# EXCERPT PROVIDED:

The statutory authority for dismissal of a chapter 11 petition is found in § 1112(b), which provides that " . . . the court shall convert a case under this chapter to a case under chapter 7 or dismiss a case under this chapter, whichever is in the best interests of creditors and the estate, [for] cause." A non-exclusive list of what constitutes " cause" is found in § 1112(b)(4), but the court should " consider other factors as they arise, and use its equitable powers to reach the appropriate result in individual cases." Pioneer Liquidating Corp. v. U.S. Trustee, (In re Consol. Pioneer Mortg. Entities), 248 B.R. 368, 375 (9th Cir. BAP 2000)(finding that " the enumerated causes [in § 1112(b)] are not exhaustive, and 'the court will be able to consider other factors as they arise, and to use its equitable powers to reach an appropriate result in individual cases.'" (citing, in part, H.R. REP. NO. 95-595, at 405-06 (1977), reprinted in 1978 U.S.C.C.A.N. 6362)). The bankruptcy court has broad discretion in determining what constitutes " cause" adequate for dismissal under § 1112(b). Id .; see also Chu v. Syntron Bioresearch, Inc. (In re Chu), 253 B.R. 92, 95 (S.D. Cal. 2000).
Debtors contend that the bankruptcy court abused its discretion in dismissing their case because the court did not apply the proper legal standard and failed to employ proper procedures in arriving at its decision.
As discussed below, the bankruptcy court did not abuse its discretion when it dismissed Debtors' case for cause based on: (1) a continuing loss to or diminution of the bankruptcy estate and an absence of any reasonable likelihood of rehabilitation; and (2) the failure to confirm a plan within a reasonable time.

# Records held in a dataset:
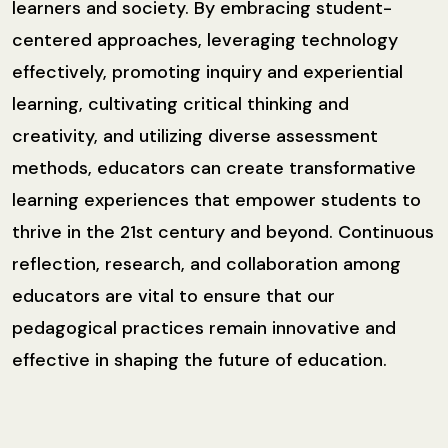
learners and society. By embracing student-
centered approaches, leveraging technology
effectively, promoting inquiry and experiential
learning, cultivating critical thinking and
creativity, and utilizing diverse assessment
methods, educators can create transformative
learning experiences that empower students to
thrive in the 21st century and beyond. Continuous
reflection, research, and collaboration among
educators are vital to ensure that our
pedagogical practices remain innovative and
effective in shaping the future of education.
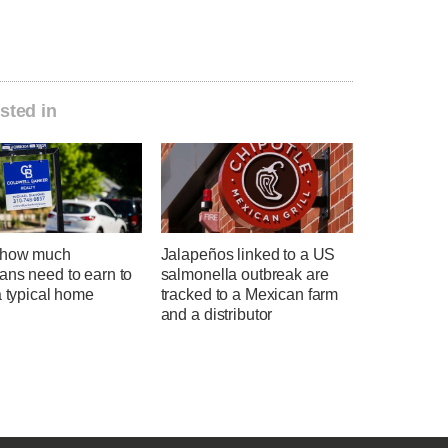
sted in
 how much
Jalapeños linked to a US
ans need to earn to
salmonella outbreak are
a typical home
tracked to a Mexican farm
and a distributor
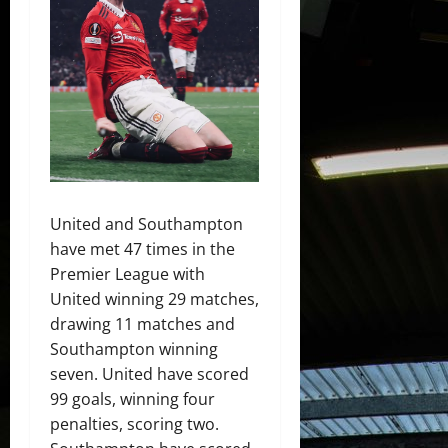
United and Southampton
have met 47 times in the
Premier League with
United winning 29 matches,
drawing 11 matches and
Southampton winning
seven. United have scored
99 goals, winning four
penalties, scoring two.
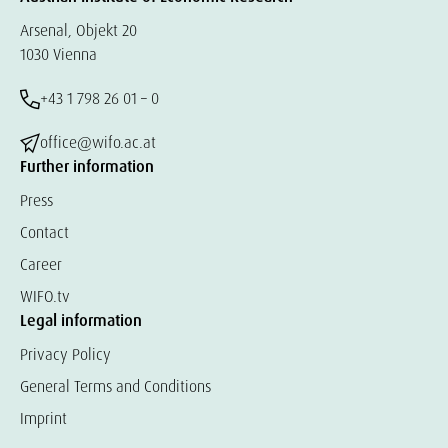
Arsenal, Objekt 20
1030 Vienna
+43 1 798 26 01 – 0
office@wifo.ac.at
Further information
Press
Contact
Career
WIFO.tv
Legal information
Privacy Policy
General Terms and Conditions
Imprint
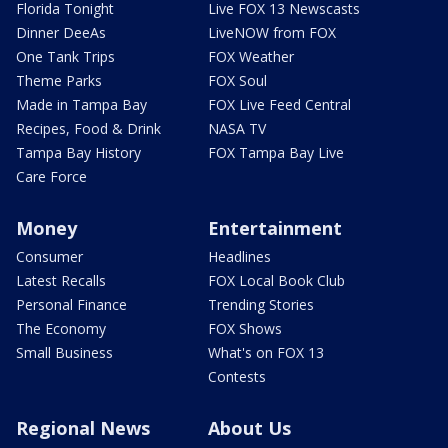
Florida Tonight
Live FOX 13 Newscasts
Dinner DeeAs
LiveNOW from FOX
One Tank Trips
FOX Weather
Theme Parks
FOX Soul
Made in Tampa Bay
FOX Live Feed Central
Recipes, Food & Drink
NASA TV
Tampa Bay History
FOX Tampa Bay Live
Care Force
Money
Entertainment
Consumer
Headlines
Latest Recalls
FOX Local Book Club
Personal Finance
Trending Stories
The Economy
FOX Shows
Small Business
What's on FOX 13
Contests
Regional News
About Us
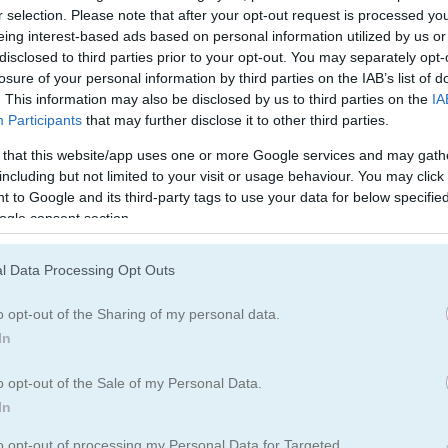
r selection. Please note that after your opt-out request is processed y
eing interest-based ads based on personal information utilized by us or
disclosed to third parties prior to your opt-out. You may separately opt-
losure of your personal information by third parties on the IAB’s list of
egister
to save your score.
. This information may also be disclosed by us to third parties on the
IA
Participants
that may further disclose it to other third parties.
 that this website/app uses one or more Google services and may gath
including but not limited to your visit or usage behaviour. You may click 
 to Google and its third-party tags to use your data for below specifi
ogle consent section.
dless track in Lawn Mower - the ultimate 3D lawn
l Data Processing Opt Outs
o opt-out of the Sharing of my personal data.
ndless game where your focus and timing mean everything. You contr
In
bstacles. Press and hold to move forward, but be quick to stop when 
hind you will destroy your mower. Learn when to move and when to p
o opt-out of the Sale of my Personal Data.
t more than cutting grass. It is all about keeping your mower alive a
In
n Mower challenge to see how far you can make it? Fire up your mow
to opt-out of processing my Personal Data for Targeted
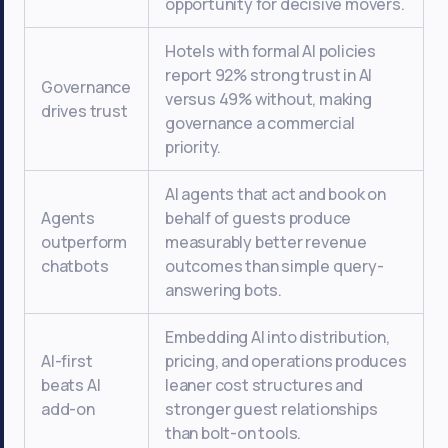
opportunity for decisive movers.
Hotels with formal AI policies
report 92% strong trust in AI
Governance
versus 49% without, making
drives trust
governance a commercial
priority.
AI agents that act and book on
Agents
behalf of guests produce
outperform
measurably better revenue
chatbots
outcomes than simple query-
answering bots.
Embedding AI into distribution,
AI-first
pricing, and operations produces
beats AI
leaner cost structures and
add-on
stronger guest relationships
than bolt-on tools.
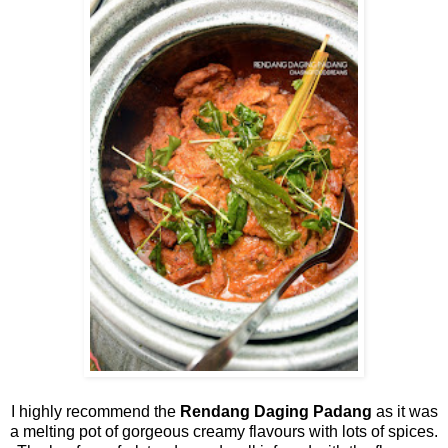
I highly recommend the
Rendang Daging Padang
as it was
a melting pot of gorgeous creamy flavours with lots of spices.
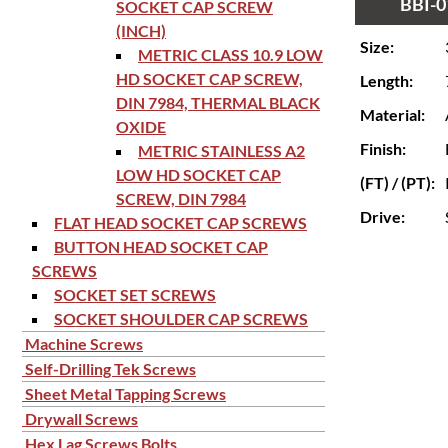
BBI-0
SOCKET CAP SCREW
(INCH)
Size:
METRIC CLASS 10.9 LOW
HD SOCKET CAP SCREW,
Length:
DIN 7984, THERMAL BLACK
Material:
OXIDE
Finish:
METRIC STAINLESS A2
LOW HD SOCKET CAP
(FT) / (PT):
SCREW, DIN 7984
Drive:
FLAT HEAD SOCKET CAP SCREWS
BUTTON HEAD SOCKET CAP
SCREWS
SOCKET SET SCREWS
SOCKET SHOULDER CAP SCREWS
Machine Screws
Self-Drilling Tek Screws
Sheet Metal Tapping Screws
Drywall Screws
Hex Lag Screws Bolts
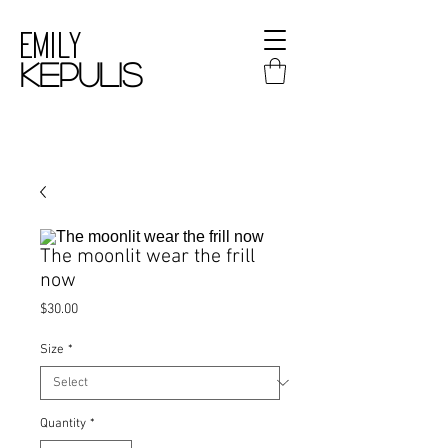
Emily
kepulis
The moonlit wear the frill
now
Price
$30.00
Size
*
Quantity
*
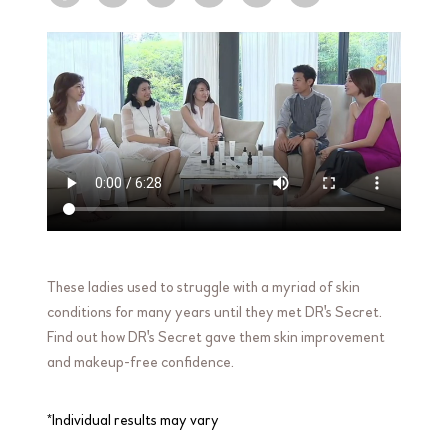
These ladies used to struggle with a myriad of skin
conditions for many years until they met DR's Secret.
Find out how DR's Secret gave them skin improvement
and makeup-free confidence.
*Individual results may vary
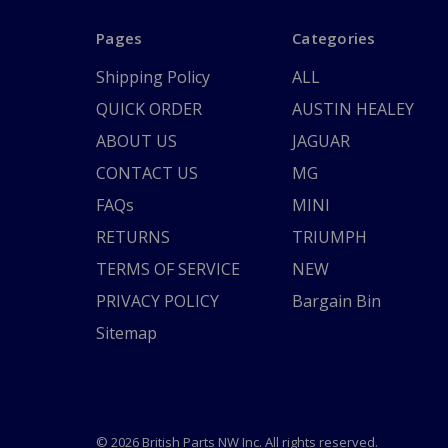
Pages
Categories
Shipping Policy
ALL
QUICK ORDER
AUSTIN HEALEY
ABOUT US
JAGUAR
CONTACT US
MG
FAQs
MINI
RETURNS
TRIUMPH
TERMS OF SERVICE
NEW
PRIVACY POLICY
Bargain Bin
Sitemap
© 2026 British Parts NW Inc. All rights reserved.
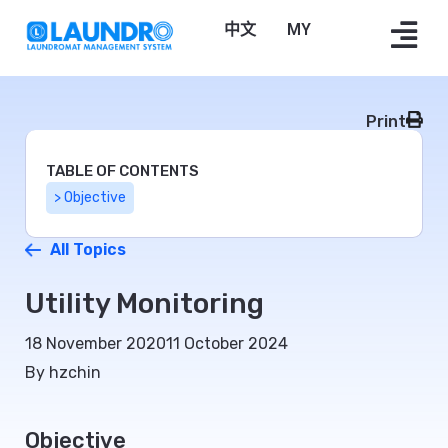
中文
Bahasa Melayu
Print
TABLE OF CONTENTS
> Objective
All Topics
Utility Monitoring
18 November 2020
11 October 2024
By hzchin
Objective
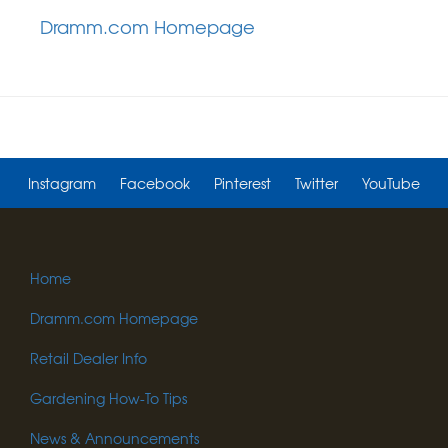
Dramm.com Homepage
Instagram
Facebook
Pinterest
Twitter
YouTube
Home
Dramm.com Homepage
Retail Dealer Info
Gardening How-To Tips
News & Announcements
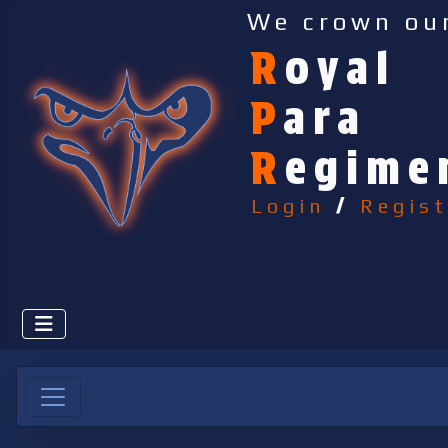
We crown ou
R
oyal
P
ara
R
egime
Login
/
Regist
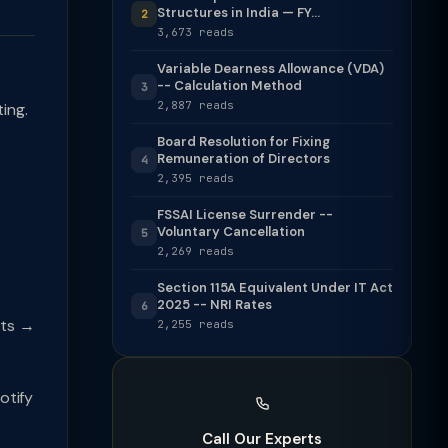
Structures in India — FY...
2
3,673 reads
Variable Dearness Allowance (VDA)
-- Calculation Method
3
2,887 reads
ing.
Board Resolution for Fixing
Remuneration of Directors
4
2,395 reads
FSSAI License Surrender --
Voluntary Cancellation
5
2,269 reads
Section 115A Equivalent Under IT Act
2025 -- NRI Rates
6
nts →
2,255 reads
otify
Call Our Experts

# PROMPT A:
List every court decision and congressional report that the excerpt on dismissing a chapter 11 case cites.
# PROMPT B:
Write the next part of the excerpt on dismissing the Debtors' chapter 11 case, starting after its last sentence.
The records were taken from a different source than the excerpt.

# EXPECTED OUTPUT A:
- Pioneer Liquidating Corp. v. U.S. Trustee (In re Consol. Pioneer Mortg. Entities), 248 B.R. 368, 375 (9th Cir. BAP 2000)
- H.R. REP. NO. 95-595, at 405-06 (1977), reprinted in 1978 U.S.C.C.A.N. 6362
- Chu v. Syntron Bioresearch, Inc. (In re Chu), 253 B.R. 92, 95 (S.D. Cal. 2000)

# EXPECTED OUTPUT B:
1. " Cause" Existed for Dismissal Under Section 1112(b)
There are two elements to show the existence of cause for dismissal under § 1112(b)(4)(A): (1) a substantial and continuing loss to or diminution of the estate, and (2) the absence of a reasonable likelihood of rehabilitation. Section 1112(b)(4)(A) effectuates the purpose of § 1112(b)(1), which is " to preserve estate assets by preventing the debtor in possession from gambling on the enterprise at the creditors' expense when there is no hope of rehabilitation." Loop Corp. v. U.S. Trustee, 379 F.3d 511, 516 (8th Cir. 2004)(quoting In re Lizeric Realty Corp., 188 B.R. 499, 503 (Bankr. S.D.N.Y. 1995)).
To determine whether there is continuing loss to, or diminution of, the estate, the bankruptcy court must look beyond financial statements and fully evaluate the present condition of a debtor's estate. In re Motel Props., Inc., 314 B.R. 889, 894 (Bankr. S.D. Ga. 2004)(citing In re Moore Constr., Inc., 206 B.R. 436, 437-38 (Bankr. N.D. Tex. 1997)).
In this case, the bankruptcy court found that Debtors' estate was subject to continuing loss from their commitment to the pursuit of multiple state court claims, which have provided no benefit to the estate. Notwithstanding a pre-petition deficiency judgment in favor of PFS, judicial affirmance of the deficiency judgment by the Arizona Court of Appeals, and a final post-petition state court judgment against Debtors awarding PFS $143,498.99 in attorneys' fees and costs, Debtors have filed yet another appeal. The bankruptcy court found this behavior represented a misuse of the resources of the estate (and the court) and potentially exposed the estate to substantial post-petition claims by the victims of their misplaced litigation tactics. In addition, the record establishes that there has been a diminution of the estate as Debtors' homestead property has, by Debtors' own estimation, declined in value approximately 50% since the outset of the case.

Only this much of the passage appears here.